This section contains some frequently requested new features. There are often good technical reasons why we cannot, or will not implement some of the features that are asked for. The entries here help to explain the reasoning.
If you have a feature request which isn't listed here, you can send it to our mailing list. We can then discuss your request and decide if it's a good or bad idea to implement it.
There is no way to tell if a file has been locked by someone else, so I need a new overlay to show that.
Unfortunately, that's not possible. Locking information is held in the repository, so in order to refresh the page in explorer, we would have to contact the repository. That would make explorer impossibly slow. Servers often take several seconds to respond, sometimes minutes - do you really want explorer to hang while that takes place, every time you open a versioned folder?
A fundamental design feature of TortoiseSVN is that the repository is never contacted except when explicitly requested by one of the context menu items. Even with that restriction, it is still hard work maintaining a fast response.
If you use locking to prevent simultaneous editing, then you should consider using the svn:needs-lock property. Read the locking section in the manual to learn how to use this property. That way, files in your working copy will be read-only and have a grey overlay until you acquire a lock.
If you want to see which users have files locked in their working copies, use the Check for Modifications dialog and click on the Check repository button.
When a version controlled file is renamed in Explorer, why can't you offer to rename in Subversion as well?
Firstly, we cannot access the explorer rename command as it is not part of the TortoiseSVN shell extension.
Secondly, even if we could find a way around that limitation, it would not be desirable. There are occasions when you want to rename only in explorer. Here are 2 examples:
TortoiseSVN 1.5.0 will have the ability to 'repair' a move/rename which was done without using the Subversion commands. Repairing works by selecting two files where one is unversioned and the other missing, then choose "repair move" from the context menu.
Tortoise SVN should make Unix symbolic links and MS-Window short-cut interoperable. At present, Unix links are converted into a text file.

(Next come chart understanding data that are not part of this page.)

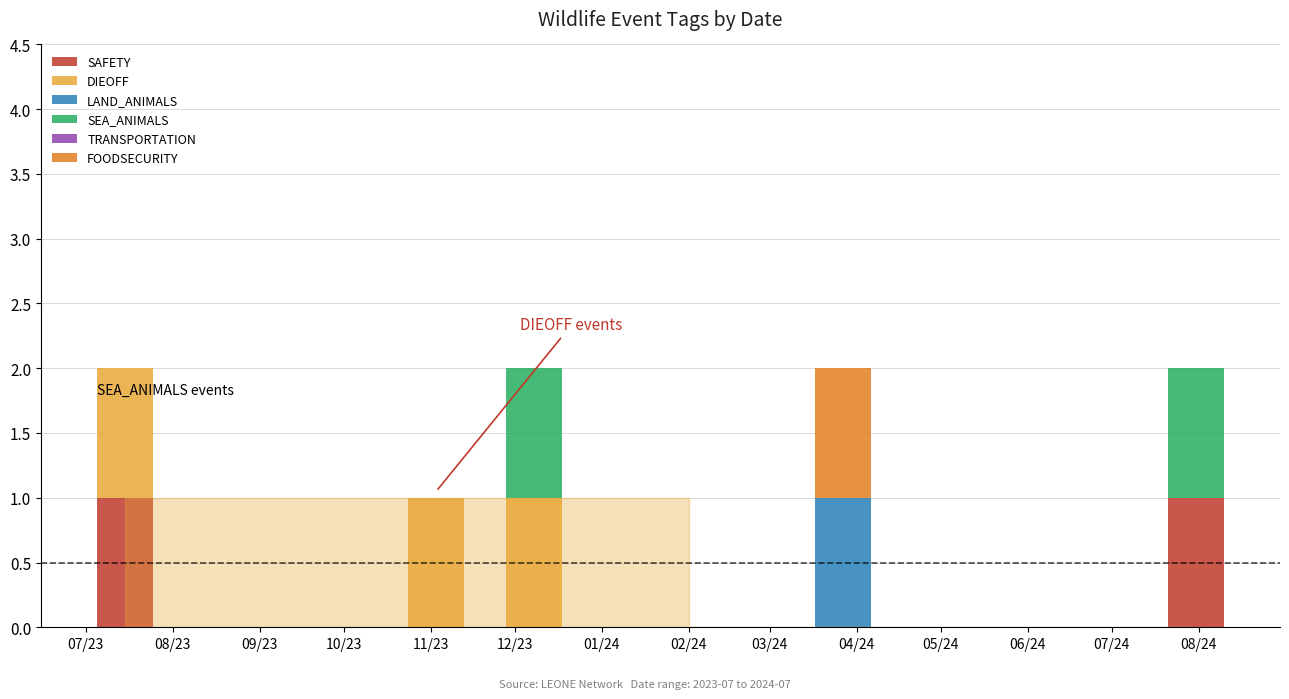

Count the number of categories in the chart.

5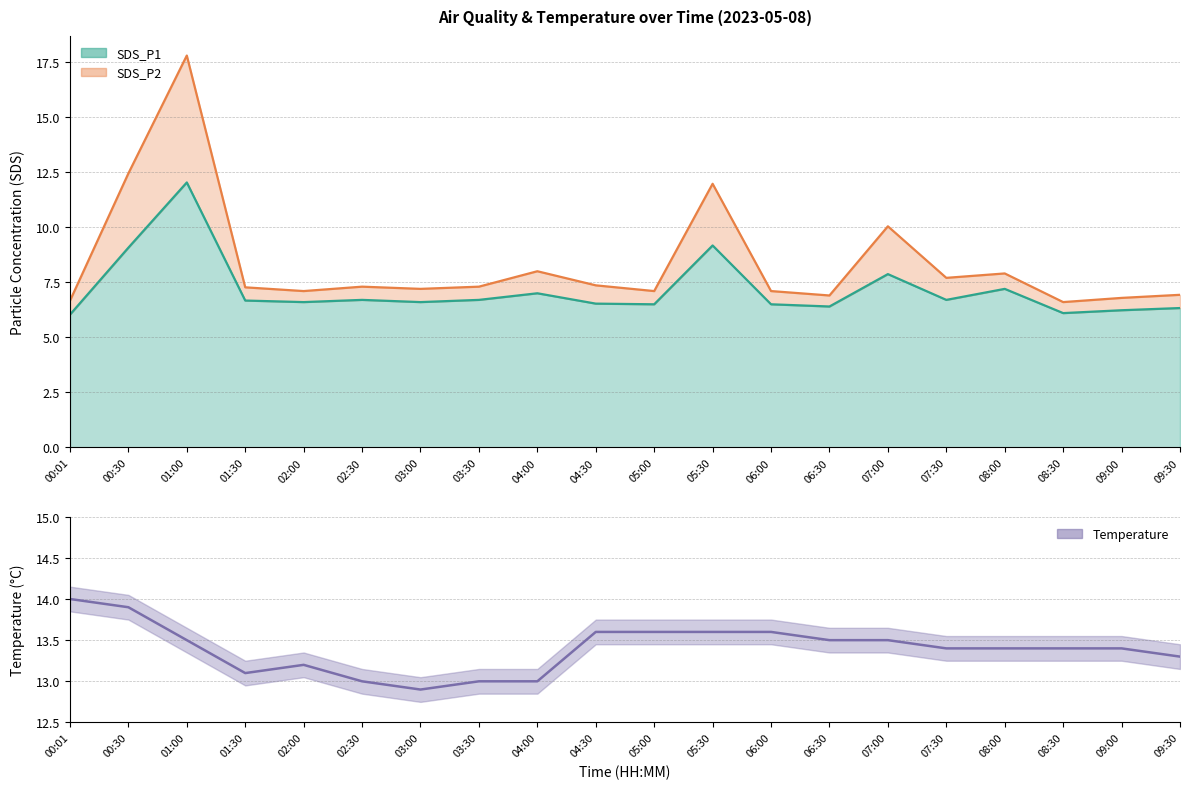

Where is the data nearest to the value 13?

02:30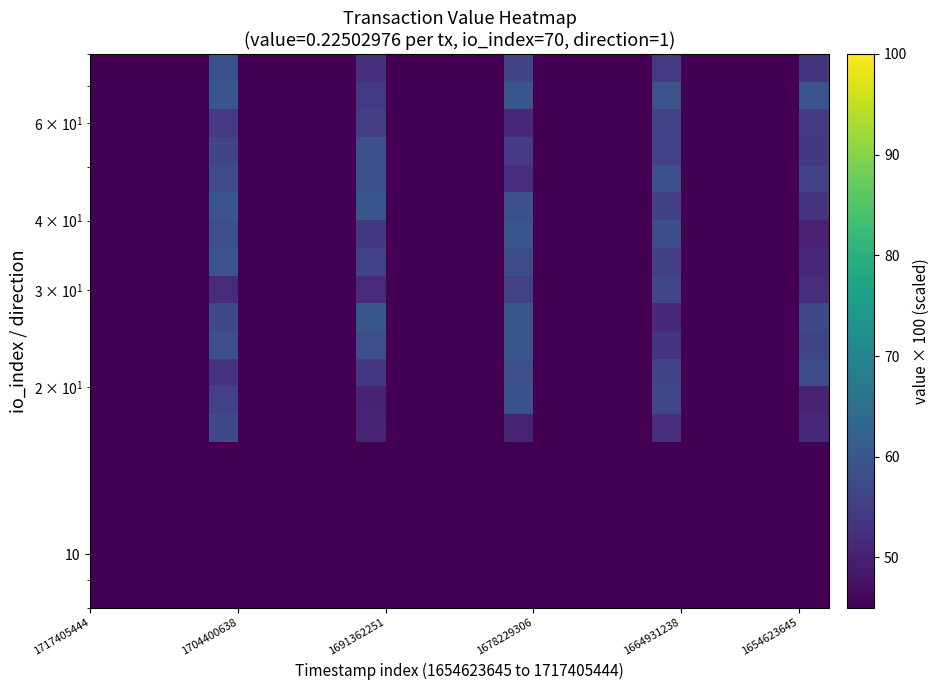

At how many categories does at least one series exceed 49?

5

Well, actually no. Windows Shortcuts are not symlinks, they aren't even close. Attempting to use one as a substitute for the other is a bad idea.
But doesn't Windows since Win2K support real posix-type links?
Again, no. Those links (which work on NTFS5 only, not FAT32) are not symbolic links but hard links. Those are completely different from symbolic links. Windows refers to them as reparse points. For example, the junction points for directories (which is what resembles the linux hardlinks the most) are created by using reparse points.
But I heard that Vista has real symbolic links.
Correct, Vista now has 'real' symlinks. But there are still some problems which will lead to incompatibilities anyway.
But finally, and most important of all, any such handling of links would have to be handled outside of TSVN. It has to be done in the Subversion library, or even better in the apr library.
In version 1.5.0 and later, TortoiseMerge has editing implemented.